This week, BAM salutes the late horror and sci-fi screenwriter (Alien, Total Recall) Dan O’Bannon; his first feature film, Dark Star, which he edited and cowrote with debuting director John Carpenter, and in which he also costars, plays tonight.
Science fiction means idiot robot toys, armed combat and George Lucas echoes for us now, but in Nixon era, it was all about the head candy—disquieting, metaphoric ideas about Right Now, laboratory-mutated as nightmare fables about What’s to Come.
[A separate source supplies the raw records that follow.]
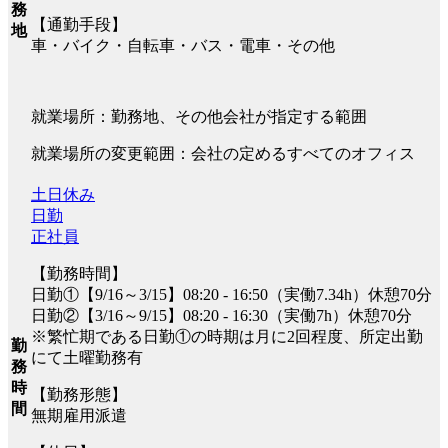
務
【通勤手段】
地
車・バイク・自転車・バス・電車・その他
就業場所：勤務地、その他会社が指定する範囲
就業場所の変更範囲：会社の定めるすべてのオフィス
土日休み
日勤
正社員
【勤務時間】
日勤①【9/16～3/15】08:20 - 16:50（実働7.34h）休憩70分
日勤②【3/16～9/15】08:20 - 16:30（実働7h）休憩70分
※繁忙期である日勤①の時期は月に2回程度、所定出勤
勤
にて土曜勤務有
務
時
【勤務形態】
間
無期雇用派遣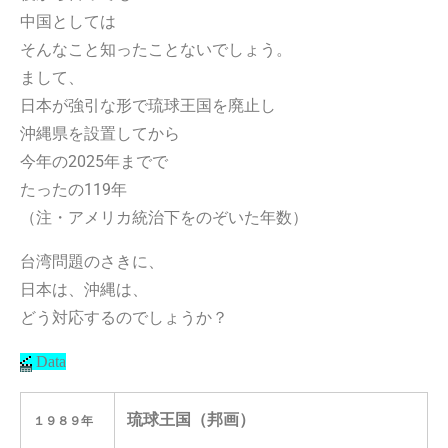
中国としては
そんなこと知ったことないでしょう。
まして、
日本が強引な形で琉球王国を廃止し
沖縄県を設置してから
今年の2025年までで
たったの119年
（注・アメリカ統治下をのぞいた年数）
台湾問題のさきに、
日本は、沖縄は、
どう対応するのでしょうか？
Data
琉球王国（邦画）
１９８９年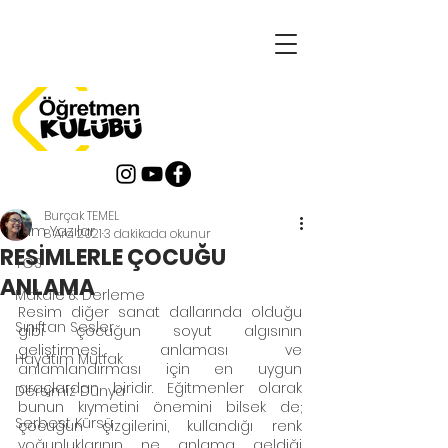
Yazı
Tüm Yazılar
Burçak TEMEL
Tüm Yazılar
8 Ara 2021
3 dakikada okunur
RESİMLERLE ÇOCUĞU
TOS
ANLAMA
Makale & Derleme
Resim diğer sanat dallarında olduğu 
Sınıftan Sesler
gibi çocuğun soyut algısının 
geliştirmesi, anlaması ve 
Hayatım Mutfak
anlamlandırması için en uygun 
araçlardan biridir. Eğitmenler olarak 
Dersimiz Dünya
bunun kıymetini önemini bilsek de; 
Serbest Kürsü
çocuğun çizgilerini, kullandığı renk 
yoğunluklarının ne anlama geldiği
Forget about being horror’s conjoined tech-geek twin—the genre’s DNA has always crossed most with satire, and its farcical potential has rarely been exploited as ingeniously as in John Carpenter and Dan O’Bannon’s Dark Star (1974), a low-budge squib that was expanded, like Lucas’s THX 1138, from a short the boys made at USC.
Beautifully built, literally, out of styrofoam packing, car models and ice cube trays, the film visits astronauts stuck on an endless interstellar mission and going insane, troubled by boredom, a beach-ball alien they foolishly adopted out of guilt, and a sentient world-destroying bomb that’s stuck in the cargo bay and has decided to detonate in a suicidal funk. Shaggy but far wittier than anything Carpenter’s done since, the movie revitalizes and dresses down the lonesome-techno-future thrust of 2001: A Space Odyssey in ways that are still razor-sharp, and without the evolutionary pretensions. Clearly, O’Bannon thieved strands of this for Alien, itself a structurally satiric rip through biological imperatives and human techno-arrogance, but the film remains a miraculous demonstration of what can happen with a truly piquant battery of barbed concepts and little else.